___ AVAILABLE DATA

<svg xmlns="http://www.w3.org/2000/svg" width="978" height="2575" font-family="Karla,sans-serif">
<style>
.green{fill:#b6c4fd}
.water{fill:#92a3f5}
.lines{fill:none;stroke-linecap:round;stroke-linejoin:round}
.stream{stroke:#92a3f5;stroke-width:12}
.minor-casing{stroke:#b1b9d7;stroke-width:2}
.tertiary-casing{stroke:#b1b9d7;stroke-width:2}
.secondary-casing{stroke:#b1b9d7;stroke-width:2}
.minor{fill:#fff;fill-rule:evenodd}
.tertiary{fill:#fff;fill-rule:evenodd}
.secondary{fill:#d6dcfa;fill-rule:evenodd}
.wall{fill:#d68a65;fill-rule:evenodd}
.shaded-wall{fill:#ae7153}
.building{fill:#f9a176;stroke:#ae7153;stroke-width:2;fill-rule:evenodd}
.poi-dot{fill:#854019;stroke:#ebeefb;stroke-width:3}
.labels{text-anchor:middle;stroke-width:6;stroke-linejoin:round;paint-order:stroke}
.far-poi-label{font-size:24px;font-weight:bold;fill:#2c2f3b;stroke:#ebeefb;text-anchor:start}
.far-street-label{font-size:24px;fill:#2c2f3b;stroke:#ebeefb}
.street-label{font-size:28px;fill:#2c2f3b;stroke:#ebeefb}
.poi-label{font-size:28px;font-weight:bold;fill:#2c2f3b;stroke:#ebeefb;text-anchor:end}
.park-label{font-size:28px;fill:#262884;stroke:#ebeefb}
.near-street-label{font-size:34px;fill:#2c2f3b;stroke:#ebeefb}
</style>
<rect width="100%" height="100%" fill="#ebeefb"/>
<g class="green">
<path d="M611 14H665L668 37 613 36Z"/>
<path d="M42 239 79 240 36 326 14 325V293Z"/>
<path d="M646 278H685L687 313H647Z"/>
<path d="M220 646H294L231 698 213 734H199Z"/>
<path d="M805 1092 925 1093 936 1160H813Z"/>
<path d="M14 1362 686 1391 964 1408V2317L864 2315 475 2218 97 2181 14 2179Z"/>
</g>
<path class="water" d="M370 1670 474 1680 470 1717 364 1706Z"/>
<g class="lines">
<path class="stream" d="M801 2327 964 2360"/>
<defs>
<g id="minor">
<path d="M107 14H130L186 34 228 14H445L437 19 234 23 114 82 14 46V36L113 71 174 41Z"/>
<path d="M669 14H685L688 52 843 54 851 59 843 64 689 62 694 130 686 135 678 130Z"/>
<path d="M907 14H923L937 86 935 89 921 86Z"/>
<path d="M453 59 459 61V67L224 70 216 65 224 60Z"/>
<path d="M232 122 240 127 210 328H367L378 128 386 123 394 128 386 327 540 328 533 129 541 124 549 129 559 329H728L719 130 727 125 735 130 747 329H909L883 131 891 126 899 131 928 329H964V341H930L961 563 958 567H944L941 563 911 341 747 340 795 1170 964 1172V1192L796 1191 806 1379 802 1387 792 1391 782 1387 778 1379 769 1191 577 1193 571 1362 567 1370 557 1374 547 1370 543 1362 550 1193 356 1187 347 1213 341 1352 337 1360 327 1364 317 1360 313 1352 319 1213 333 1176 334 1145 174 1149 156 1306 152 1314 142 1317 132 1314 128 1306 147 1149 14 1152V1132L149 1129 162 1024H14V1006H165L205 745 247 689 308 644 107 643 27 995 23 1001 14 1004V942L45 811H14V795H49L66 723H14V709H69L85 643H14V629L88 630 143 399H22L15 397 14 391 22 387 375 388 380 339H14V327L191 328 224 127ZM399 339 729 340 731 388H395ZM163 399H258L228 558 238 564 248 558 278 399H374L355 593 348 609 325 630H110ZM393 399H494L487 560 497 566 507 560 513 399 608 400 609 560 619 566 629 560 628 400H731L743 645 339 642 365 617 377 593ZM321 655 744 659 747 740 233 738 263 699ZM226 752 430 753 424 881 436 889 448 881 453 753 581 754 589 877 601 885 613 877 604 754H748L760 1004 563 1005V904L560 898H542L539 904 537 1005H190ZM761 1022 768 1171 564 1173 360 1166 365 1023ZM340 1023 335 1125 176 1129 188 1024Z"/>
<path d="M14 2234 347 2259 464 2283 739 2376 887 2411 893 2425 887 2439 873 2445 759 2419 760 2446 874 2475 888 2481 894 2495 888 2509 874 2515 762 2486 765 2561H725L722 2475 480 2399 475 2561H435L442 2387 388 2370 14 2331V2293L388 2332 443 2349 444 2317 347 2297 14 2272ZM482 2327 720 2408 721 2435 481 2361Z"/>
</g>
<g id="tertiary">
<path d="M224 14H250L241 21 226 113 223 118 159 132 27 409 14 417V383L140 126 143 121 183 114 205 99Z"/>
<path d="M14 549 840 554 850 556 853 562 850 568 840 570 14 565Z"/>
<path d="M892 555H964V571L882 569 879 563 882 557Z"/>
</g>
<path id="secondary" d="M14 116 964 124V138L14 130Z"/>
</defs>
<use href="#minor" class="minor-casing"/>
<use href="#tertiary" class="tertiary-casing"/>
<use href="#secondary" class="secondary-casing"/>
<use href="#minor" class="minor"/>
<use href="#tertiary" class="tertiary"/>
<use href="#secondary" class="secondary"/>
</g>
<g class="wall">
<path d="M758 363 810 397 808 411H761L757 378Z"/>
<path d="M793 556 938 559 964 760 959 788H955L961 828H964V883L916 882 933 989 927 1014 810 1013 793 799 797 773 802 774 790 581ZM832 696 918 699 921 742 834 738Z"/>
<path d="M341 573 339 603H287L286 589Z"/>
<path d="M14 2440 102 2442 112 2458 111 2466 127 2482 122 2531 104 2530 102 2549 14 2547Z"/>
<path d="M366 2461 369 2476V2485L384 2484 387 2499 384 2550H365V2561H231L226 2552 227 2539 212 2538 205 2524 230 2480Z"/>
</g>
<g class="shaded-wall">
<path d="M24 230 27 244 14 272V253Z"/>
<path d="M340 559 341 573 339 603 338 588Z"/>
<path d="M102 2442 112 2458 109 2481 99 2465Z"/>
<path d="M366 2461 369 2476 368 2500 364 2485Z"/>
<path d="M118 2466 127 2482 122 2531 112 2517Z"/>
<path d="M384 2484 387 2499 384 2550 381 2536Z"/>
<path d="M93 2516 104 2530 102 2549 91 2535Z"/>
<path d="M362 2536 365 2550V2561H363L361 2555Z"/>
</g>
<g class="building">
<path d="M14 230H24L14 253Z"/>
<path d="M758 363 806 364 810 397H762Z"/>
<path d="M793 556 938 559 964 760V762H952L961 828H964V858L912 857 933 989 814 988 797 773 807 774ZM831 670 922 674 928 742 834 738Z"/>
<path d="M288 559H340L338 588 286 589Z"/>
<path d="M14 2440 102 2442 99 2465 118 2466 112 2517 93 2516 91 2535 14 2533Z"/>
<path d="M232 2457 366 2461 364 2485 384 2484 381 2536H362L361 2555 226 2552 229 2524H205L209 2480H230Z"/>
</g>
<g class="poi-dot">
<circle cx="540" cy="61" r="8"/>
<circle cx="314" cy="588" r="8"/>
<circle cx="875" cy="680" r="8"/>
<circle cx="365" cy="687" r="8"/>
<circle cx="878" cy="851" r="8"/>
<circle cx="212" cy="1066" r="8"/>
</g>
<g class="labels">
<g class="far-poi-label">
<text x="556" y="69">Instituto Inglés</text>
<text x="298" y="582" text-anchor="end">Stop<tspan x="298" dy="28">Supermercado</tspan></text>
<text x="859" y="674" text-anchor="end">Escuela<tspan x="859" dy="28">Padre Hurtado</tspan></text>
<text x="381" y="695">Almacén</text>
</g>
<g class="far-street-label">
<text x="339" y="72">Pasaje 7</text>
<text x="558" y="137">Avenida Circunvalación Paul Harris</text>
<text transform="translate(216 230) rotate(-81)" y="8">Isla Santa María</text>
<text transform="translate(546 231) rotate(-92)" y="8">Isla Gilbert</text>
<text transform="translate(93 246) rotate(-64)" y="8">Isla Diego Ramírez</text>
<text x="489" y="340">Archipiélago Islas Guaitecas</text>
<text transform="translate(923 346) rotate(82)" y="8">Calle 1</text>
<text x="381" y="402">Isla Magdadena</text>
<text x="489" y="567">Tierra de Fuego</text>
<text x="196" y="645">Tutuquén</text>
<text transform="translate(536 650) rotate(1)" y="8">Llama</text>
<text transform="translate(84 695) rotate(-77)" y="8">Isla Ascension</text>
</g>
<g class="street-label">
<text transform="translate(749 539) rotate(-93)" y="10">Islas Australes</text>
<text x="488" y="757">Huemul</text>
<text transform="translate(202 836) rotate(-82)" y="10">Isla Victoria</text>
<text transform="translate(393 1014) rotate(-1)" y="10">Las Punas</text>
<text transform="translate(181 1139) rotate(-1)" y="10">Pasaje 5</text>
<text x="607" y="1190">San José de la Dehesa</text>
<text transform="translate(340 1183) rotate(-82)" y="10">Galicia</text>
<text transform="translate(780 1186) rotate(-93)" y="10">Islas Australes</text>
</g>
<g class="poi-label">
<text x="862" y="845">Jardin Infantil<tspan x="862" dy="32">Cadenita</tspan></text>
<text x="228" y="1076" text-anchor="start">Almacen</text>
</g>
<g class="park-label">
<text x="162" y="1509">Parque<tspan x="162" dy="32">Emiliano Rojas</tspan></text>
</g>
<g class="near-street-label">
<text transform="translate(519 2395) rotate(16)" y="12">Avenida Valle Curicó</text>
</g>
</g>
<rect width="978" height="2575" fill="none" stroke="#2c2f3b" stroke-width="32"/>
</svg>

______

Report every line above that has the string "rule" in it.

.minor{fill:#fff;fill-rule:evenodd}
.tertiary{fill:#fff;fill-rule:evenodd}
.secondary{fill:#d6dcfa;fill-rule:evenodd}
.wall{fill:#d68a65;fill-rule:evenodd}
.building{fill:#f9a176;stroke:#ae7153;stroke-width:2;fill-rule:evenodd}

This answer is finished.